I ordered the lamb chaat, which was marinated strips of lamb, ground spices, barbecued in a clay oven served with chaat. They tailor each order to the spiciness the customer prefers. I like it really spicy, and they delivered. It wasn't "can't eat it because it is SO hot," but it actually provided a great blend of heat and spice. The yogurt really helped to cut the fire. The flavor was packed in these containers. I mean packed. I marveled at just how good it was. Some of the best Indian food I have had. The owner is really nice, and he loves to talk about his food. They have a great variety of sauces, and each one lends a VERY distinctive flavor. There are pockets of creamy yogurt that inadvertently become mixed with the tamarind, chili and other flavored sauces to create a masterpiece. Between two of us, we tried three dishes and even ordered a fourth to take home for later after we had already eaten the first three!

Below is the samosa chaat. When I saw samosa on the menu, I expected traditional samosas with dipping sauce. But THIS was samosa chaat. A samosa was stuck in the corner, and surrounded with beans, boiled potato chunks, sauces and chaat. There were so many contrasting flavors and textures that it was unlike anything I had ever eaten. It was fantastic.

The Dahi Ballay consisted of white lentil balls in yogurt, with potatoes, chick peas and chutney. A bit on the sweeter side, this dish was still both spicy and cooling thanks to the hot chutney and creamy yogurt sauce on top - it was quite delicious. Every single dish tasted completely different, which was a pleasant surprise.

Here is a shot of the menu and two of the workers.

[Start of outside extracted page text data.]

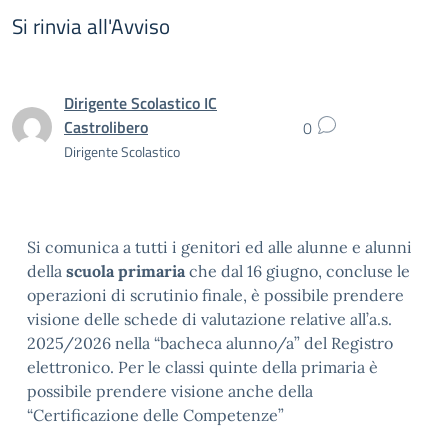
Si rinvia all'Avviso
Dirigente Scolastico IC
Castrolibero
0
Dirigente Scolastico
Si comunica a tutti i genitori ed alle alunne e alunni
della
scuola primaria
che dal 16 giugno, concluse le
operazioni di scrutinio finale, è possibile prendere
visione delle schede di valutazione relative all’a.s.
2025/2026 nella “bacheca alunno/a” del Registro
elettronico. Per le classi quinte della primaria è
possibile prendere visione anche della
“Certificazione delle Competenze”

Here is the rest of the menu. If you look below it, there are all of the Chaat containers.

Here is the Dahi Ballay.

So, while eating, I noticed someone outside had little puffy dough balls that they were cracking, and filling with a creamy mixture and pouring some kind of liquid in with it. It looked amazing. I asked the owner what that was, and he informed me it was Pani Puri. Pani Puri consists of crisp semolina puris filled with mixed sweet and sour filling served with spicy water that is flavored with date and tamarind. They are a perfect snack food, and I loved the spicy water. I may have liked these best of all (I also have a weakness for crunchy fried snack food). I was thoroughly impressed by all of the offerings at Desi Chaat House, and as I told the owner, I only had one qualm. Why isn't there one in South Philly? To my delight, he reassured me he was currently scouting a second location down this way. Amazing. I can't wait to go back, and I will consider that my go-to place for Indian in the city now. I mean, when it comes down to it, I am a street-food person above all else, so my Indian cravings just met their match.